Extracted text:
----

Mr. FORD. Well, I said military aircraft.

Mr. LEVINE. Is that the distinction, civilian versus military aircraft?

Mr. FORD. The only thing I can speak to, Mr. Congressman, is that the President has suspended the military relationship, including arms sales, military exchange, and high-level visits.

There is a different set of criteria and rules that are used for decisions on civilian aircraft.

Mr. LEVINE. So you are allowing civilian aircraft, is that correct? Mr. FORD. Well, I would have to turn to my colleagues at Commerce and State.

Mr. LEVINE. I would just like a clear answer. Ms. McEntee answered "no" to planes when the administration has very specifically allowed planes, and I would just like to know what planes are not allowed and what planes are allowed.

Mr. WILLIAMS. I can speak to the question of what planes we have allowed. We have reinstated licenses for the export of navigation systems, Honeywell Navigation Systems, which are on the munitions list, in four Boeing 757 aircraft ordered by the Civilian Aviation Administration of China for use as commercial airliners. We have also authorized Honeywell to repair and replace defective navigation systems currently in use in Chinese civilian aircraft.

----

Short problem 1: From the hearing transcript, reproduce word for word the passage starting at "Mr. LEVINE. I would" and ending at "Chinese civilian aircraft.".
Short problem 2: Decide whether each statement agrees with the hearing transcript: (a) the President has suspended arms sales as part of the military relationship; (b) licenses were reinstated for navigation systems in six Boeing 757 aircraft; (c) Honeywell was authorized to repair and replace defective navigation systems in Chinese civilian aircraft. Answer yes or no for each, quoting the deciding words.

Information supplied:
----

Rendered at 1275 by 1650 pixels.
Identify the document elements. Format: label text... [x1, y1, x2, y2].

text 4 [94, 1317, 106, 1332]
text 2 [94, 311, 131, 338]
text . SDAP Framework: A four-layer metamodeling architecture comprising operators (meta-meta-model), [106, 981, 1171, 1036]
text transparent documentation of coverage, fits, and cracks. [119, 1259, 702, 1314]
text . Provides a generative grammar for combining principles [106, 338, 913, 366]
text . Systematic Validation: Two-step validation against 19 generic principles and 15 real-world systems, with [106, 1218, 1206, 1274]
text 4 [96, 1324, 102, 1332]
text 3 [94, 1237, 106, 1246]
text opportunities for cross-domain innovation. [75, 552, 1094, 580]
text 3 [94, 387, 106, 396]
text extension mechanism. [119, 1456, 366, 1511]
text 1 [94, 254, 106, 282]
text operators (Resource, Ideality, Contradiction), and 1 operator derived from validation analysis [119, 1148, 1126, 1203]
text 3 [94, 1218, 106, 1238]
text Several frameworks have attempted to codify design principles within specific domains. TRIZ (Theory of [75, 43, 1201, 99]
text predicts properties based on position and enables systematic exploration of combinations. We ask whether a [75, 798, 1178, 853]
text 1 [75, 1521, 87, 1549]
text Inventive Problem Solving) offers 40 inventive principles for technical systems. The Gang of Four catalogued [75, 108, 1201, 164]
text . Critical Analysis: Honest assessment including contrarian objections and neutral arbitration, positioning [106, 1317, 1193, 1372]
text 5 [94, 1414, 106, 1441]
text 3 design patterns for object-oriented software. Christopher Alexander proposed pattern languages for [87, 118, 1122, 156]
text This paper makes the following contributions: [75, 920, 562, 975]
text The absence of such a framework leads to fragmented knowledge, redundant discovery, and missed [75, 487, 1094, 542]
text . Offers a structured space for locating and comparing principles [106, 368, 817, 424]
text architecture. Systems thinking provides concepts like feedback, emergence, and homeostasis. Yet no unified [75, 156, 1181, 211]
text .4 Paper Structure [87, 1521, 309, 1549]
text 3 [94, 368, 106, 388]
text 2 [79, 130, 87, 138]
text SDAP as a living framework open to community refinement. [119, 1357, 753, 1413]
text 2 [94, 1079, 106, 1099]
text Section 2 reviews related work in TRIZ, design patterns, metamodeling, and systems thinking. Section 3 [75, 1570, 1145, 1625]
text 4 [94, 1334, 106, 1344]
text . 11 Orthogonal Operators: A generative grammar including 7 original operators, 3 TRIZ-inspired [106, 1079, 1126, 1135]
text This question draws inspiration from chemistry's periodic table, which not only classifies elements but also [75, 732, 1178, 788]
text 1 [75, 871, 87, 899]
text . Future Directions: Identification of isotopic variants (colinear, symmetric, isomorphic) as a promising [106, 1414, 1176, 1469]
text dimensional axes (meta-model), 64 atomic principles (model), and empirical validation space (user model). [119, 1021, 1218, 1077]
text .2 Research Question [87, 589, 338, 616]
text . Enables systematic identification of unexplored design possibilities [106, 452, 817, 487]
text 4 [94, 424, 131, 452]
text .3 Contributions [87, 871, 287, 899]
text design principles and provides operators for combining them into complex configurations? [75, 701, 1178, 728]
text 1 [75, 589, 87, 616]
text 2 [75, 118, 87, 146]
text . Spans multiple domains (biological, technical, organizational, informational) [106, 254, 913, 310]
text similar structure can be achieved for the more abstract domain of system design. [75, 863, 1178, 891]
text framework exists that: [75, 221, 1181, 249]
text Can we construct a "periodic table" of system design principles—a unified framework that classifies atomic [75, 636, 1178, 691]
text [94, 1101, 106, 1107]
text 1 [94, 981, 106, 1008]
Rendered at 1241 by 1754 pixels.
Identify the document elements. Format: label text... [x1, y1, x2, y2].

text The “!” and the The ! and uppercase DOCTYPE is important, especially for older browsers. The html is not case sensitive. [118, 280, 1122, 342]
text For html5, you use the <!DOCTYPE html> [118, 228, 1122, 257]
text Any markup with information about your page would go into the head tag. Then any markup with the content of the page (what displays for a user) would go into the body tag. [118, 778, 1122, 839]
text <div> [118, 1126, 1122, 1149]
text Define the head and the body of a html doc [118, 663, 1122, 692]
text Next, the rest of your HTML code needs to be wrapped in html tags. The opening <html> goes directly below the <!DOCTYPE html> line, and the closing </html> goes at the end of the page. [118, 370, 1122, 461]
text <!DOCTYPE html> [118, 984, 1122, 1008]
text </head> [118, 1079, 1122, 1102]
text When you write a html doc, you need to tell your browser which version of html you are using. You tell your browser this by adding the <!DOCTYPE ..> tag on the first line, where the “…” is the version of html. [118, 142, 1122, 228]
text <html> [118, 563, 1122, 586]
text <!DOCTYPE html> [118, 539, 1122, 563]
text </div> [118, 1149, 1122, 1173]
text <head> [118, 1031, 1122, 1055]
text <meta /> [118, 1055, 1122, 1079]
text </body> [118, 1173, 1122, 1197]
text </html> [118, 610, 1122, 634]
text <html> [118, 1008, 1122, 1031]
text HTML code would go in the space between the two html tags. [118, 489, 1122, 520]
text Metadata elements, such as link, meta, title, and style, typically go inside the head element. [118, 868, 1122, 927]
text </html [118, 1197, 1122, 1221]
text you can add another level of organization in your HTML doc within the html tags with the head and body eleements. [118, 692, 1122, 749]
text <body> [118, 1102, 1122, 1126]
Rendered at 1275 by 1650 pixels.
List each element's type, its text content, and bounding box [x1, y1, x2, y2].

----

Finished answer 1:
Mr. LEVINE. I would just like a clear answer. Ms. McEntee answered "no" to planes when the administration has very specifically allowed planes, and I would just like to know what planes are not allowed and what planes are allowed.

Mr. WILLIAMS. I can speak to the question of what planes we have allowed. We have reinstated licenses for the export of navigation systems, Honeywell Navigation Systems, which are on the munitions list, in four Boeing 757 aircraft ordered by the Civilian Aviation Administration of China for use as commercial airliners. We have also authorized Honeywell to repair and replace defective navigation systems currently in use in Chinese civilian aircraft.

Finished answer 2:
(a) Yes: "the President has suspended the military relationship, including arms sales, military exchange, and high-level visits."
(b) No: "in four Boeing 757 aircraft ordered by the Civilian Aviation Administration of China"
(c) Yes: "We have also authorized Honeywell to repair and replace defective navigation systems currently in use in Chinese civilian aircraft."